The Charity Commission's proposal to scale back its investigatory function, announced in a report on its strategic review that was published in February, could pose a significant risk to the reputation of charities and the regulator itself, according to some charity lawyers.
The commission has proposed focusing its investigatory work on charities where there is a "serious and systemic risk". The proposal comes in the strategic review that was set up in response to a cut in its budget of more than a quarter from £29.3m in 2010/11 to £21.3m in 2014/15.
Andrew Studd, a partner at the law firm Russell-Cooke, says such a move would risk "more misappropriation of funds going unchallenged".
He also says that if a large number of small fraud cases came to light that had been undetected by the commission, it could have a more damaging effect on the public's confidence in charities than a single large, highly publicised misdemeanour.
"If it's a high-profile fraud, people might think 'these things happen', but little and often can reduce public confidence and have a great undermining influence," he says. "Niggles here and there; it can create a torrent."
Chris Priestley, a partner in the not-for-profit team of the law firm Withers Worldwide, says a policy of focusing on serious and systemic risk is accompanied by great reputational risks.
"The worry for the sector is that, if it gets out that the commission is stretched and that it is not able to investigate as thoroughly, that undermines confidence," he says.
But Priestley acknowledges that deciding which of the commission's operations should be scaled back is problematic, and that the serious and systemic risk proposals are a means of indicating to the sector that it should revise its assumptions about how investigatory responsibilities will be carried out in future. "How do you prioritise?" he asks. "It could be about the commission managing clients' expectations about how detailed and how quick their response will be."

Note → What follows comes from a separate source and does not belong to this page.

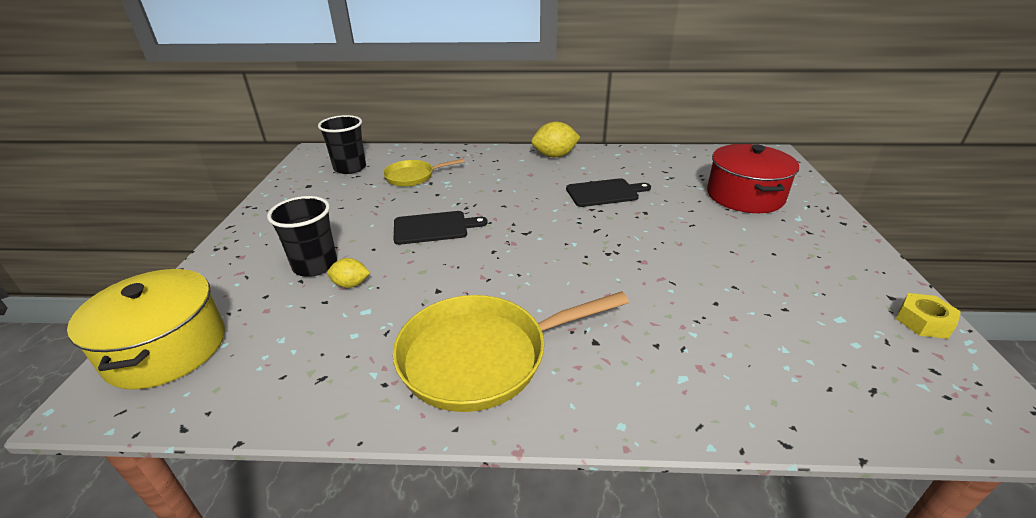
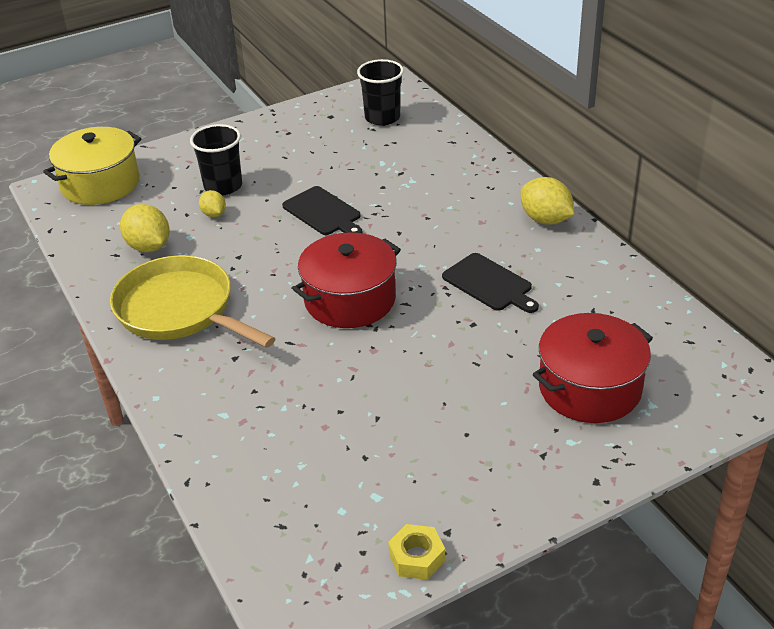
camera: 60 degrees right, 5 degrees up
(343, 346) = (149, 247): none -> yellow lemon
(413, 176) = (402, 158): yellow pan -> none
(567, 252) = (350, 299): none -> red pot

Priestley says that the worst-case scenario for the commission would be failing to investigate a suspected fraud that was brought to its attention, and then finding that the fraud was proven.

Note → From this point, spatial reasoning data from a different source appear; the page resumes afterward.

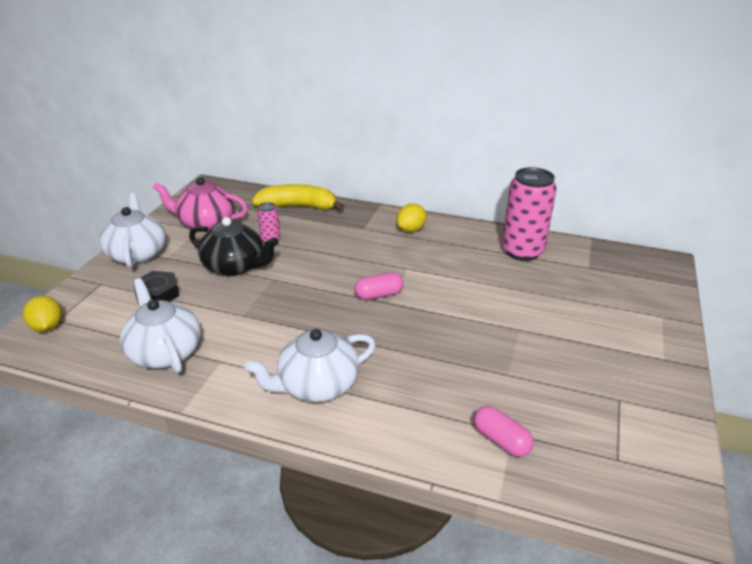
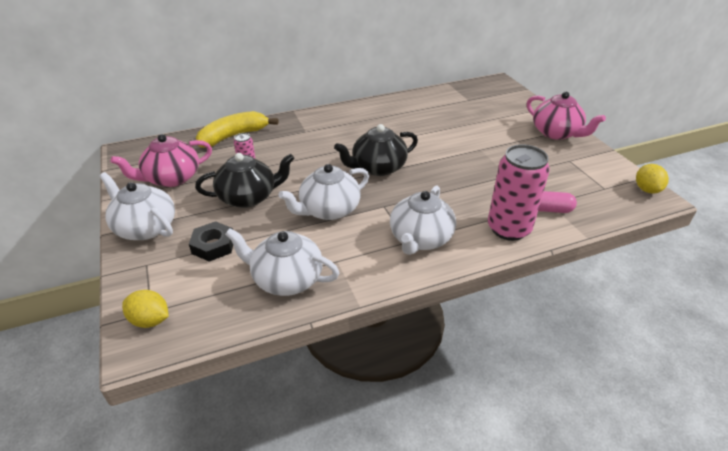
camera: 40 degrees left, 5 degrees up
(279, 312) = (329, 210): none -> white teapot
(379, 295) = (378, 168): pink capsule -> black teapot
(411, 229) = (339, 119): yellow lemon -> yellow lemon (646, 189)
(522, 251) = (423, 105): pink can -> pink can (508, 229)
(653, 358) = (556, 133): none -> pink teapot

Ros Harwood, a partner at the legal firm Dickinson Dees, believes concentrating on cases where there is serious and systemic risk means "there could be particular issues falling through the net". She says a reduction in the commission's investigatory responsibilities could encourage fraud.
She argues that "individuals prone to taking a risk will be more inclined to take a risk". She also says it is unclear what constitutes serious and systemic risk.
"I don't know whether the test will be objective or subjective - they'll probably look at it on a case-by-case basis," she says.
However, Harwood concedes that the commission is facing a difficult decision. "Where do you make the cuts? If you cut on the education and training side, trustees will be less aware of their responsibilities. If trustees are well trained, then the risk of serious and systemic risk should be reduced," she says.
According to a Charity Commission spokeswoman, more details about the new investigatory approach, including more insight into what constitutes serious and systemic risk, is expected to be published in the next month. She adds that the new regime is set to be implemented in October.